While Tan is the rare CEO to credit his success as part of God’s plan, others see more terrestrial reasons behind his rise.

“A lot of guys have the ability to succeed, but it’s people like Anthony who end up winning,” said Amit Anand, managing partner of Jungle Ventures in Singapore. “He comes from the ground up, and he never forgot what got him there, versus people who never had to hustle.”

As the company expanded, it tailored services for new markets. For Indonesia, it operates GrabBike in a country where many are comfortable traveling on a two-wheeler. In the Philippines, where Uber got into fights with regulators, Grab adopted a more cooperative approach.

“In online businesses, we would have expected big global players to dominate due to their scale of operations,” said Lawrence Loh, associate professor at National University of Singapore. “Uber’s sell-out suggests that the pendulum has swung towards the importance of business localization.”

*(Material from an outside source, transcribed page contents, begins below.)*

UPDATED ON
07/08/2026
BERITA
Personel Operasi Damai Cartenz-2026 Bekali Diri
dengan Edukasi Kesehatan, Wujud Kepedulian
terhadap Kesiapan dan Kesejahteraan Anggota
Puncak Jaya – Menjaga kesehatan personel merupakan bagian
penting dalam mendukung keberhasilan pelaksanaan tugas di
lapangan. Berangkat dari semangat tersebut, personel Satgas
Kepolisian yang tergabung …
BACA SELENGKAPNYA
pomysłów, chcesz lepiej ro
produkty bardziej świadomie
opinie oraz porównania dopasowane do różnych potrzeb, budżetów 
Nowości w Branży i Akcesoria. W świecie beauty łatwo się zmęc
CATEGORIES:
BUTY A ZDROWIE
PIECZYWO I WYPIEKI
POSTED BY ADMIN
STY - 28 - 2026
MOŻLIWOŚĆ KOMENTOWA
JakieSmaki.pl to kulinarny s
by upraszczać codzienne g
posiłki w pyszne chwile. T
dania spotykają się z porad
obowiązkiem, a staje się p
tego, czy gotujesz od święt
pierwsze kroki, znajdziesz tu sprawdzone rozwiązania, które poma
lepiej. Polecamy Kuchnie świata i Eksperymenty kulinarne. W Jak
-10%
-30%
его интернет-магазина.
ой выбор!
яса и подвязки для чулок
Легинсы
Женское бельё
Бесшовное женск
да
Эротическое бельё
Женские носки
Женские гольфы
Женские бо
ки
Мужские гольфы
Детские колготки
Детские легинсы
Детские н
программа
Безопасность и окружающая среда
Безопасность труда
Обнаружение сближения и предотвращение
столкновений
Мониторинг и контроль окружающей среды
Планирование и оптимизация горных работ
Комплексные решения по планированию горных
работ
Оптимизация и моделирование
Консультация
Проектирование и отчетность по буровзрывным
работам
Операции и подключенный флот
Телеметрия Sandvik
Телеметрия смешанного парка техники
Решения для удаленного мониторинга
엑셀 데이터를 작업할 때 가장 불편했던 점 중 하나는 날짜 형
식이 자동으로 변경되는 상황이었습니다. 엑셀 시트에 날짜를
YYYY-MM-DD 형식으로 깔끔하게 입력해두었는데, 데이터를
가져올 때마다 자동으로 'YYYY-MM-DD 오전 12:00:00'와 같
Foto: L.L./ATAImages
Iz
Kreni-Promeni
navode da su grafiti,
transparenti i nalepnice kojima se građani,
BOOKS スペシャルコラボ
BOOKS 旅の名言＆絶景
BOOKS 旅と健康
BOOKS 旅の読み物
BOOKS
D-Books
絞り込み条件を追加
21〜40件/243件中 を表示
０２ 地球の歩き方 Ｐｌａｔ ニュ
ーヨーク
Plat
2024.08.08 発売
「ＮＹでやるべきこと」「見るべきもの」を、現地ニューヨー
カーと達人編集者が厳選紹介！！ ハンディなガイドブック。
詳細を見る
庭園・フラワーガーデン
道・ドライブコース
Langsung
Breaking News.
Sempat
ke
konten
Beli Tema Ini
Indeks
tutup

Grab has also been effective at keeping its customers. Its reward program lets riders accumulate points that can be redeemed for everything from KrisFlyer miles, the frequent flier program of Singapore Airlines, as well as free rides to a Big Mac. In Indonesia, customers can cash them in for durian, the stinky fruit that’s popular in the region.

“Grab has done a great job building those proprietary linkages that make consumer experience more sticky, more consumer-centric,” Anand said. “Today, every great company has access to technology, people and capital. What keeps you ahead of the game is building those linkages that are difficult for other people to replicate.”